→ Task directions
The line containing "X1710994Y12317475D03*" and every line after it, through the last one below: output exactly these and nothing else.

Source records
____
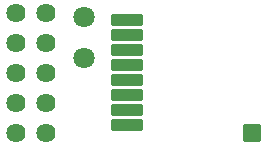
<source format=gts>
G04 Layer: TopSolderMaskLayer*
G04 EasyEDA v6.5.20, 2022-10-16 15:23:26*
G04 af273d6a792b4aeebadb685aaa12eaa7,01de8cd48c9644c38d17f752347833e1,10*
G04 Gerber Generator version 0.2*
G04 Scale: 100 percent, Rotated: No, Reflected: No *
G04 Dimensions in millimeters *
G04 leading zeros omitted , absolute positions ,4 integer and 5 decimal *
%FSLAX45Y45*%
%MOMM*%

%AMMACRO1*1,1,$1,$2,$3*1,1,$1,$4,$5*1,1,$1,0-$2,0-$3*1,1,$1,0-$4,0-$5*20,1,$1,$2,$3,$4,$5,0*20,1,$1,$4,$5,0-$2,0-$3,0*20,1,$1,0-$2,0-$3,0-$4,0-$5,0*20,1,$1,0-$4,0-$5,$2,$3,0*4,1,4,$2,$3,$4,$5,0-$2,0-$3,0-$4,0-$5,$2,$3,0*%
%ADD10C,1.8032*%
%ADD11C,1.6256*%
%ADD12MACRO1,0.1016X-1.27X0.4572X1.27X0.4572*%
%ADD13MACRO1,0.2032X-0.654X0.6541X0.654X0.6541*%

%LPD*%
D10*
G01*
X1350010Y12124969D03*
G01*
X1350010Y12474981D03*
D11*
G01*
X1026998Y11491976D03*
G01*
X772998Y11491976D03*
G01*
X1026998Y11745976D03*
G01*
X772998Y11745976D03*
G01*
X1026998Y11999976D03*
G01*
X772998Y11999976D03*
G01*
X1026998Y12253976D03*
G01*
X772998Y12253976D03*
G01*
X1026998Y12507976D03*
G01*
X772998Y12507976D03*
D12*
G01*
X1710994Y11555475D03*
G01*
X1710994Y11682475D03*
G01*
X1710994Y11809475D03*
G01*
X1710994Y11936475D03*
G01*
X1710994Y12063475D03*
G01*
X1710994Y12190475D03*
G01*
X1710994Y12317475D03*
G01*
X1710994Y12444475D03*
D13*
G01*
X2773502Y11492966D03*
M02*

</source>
____
→ Written response
X1710994Y12317475D03*
G01*
X1710994Y12444475D03*
D13*
G01*
X2773502Y11492966D03*
M02*

</source>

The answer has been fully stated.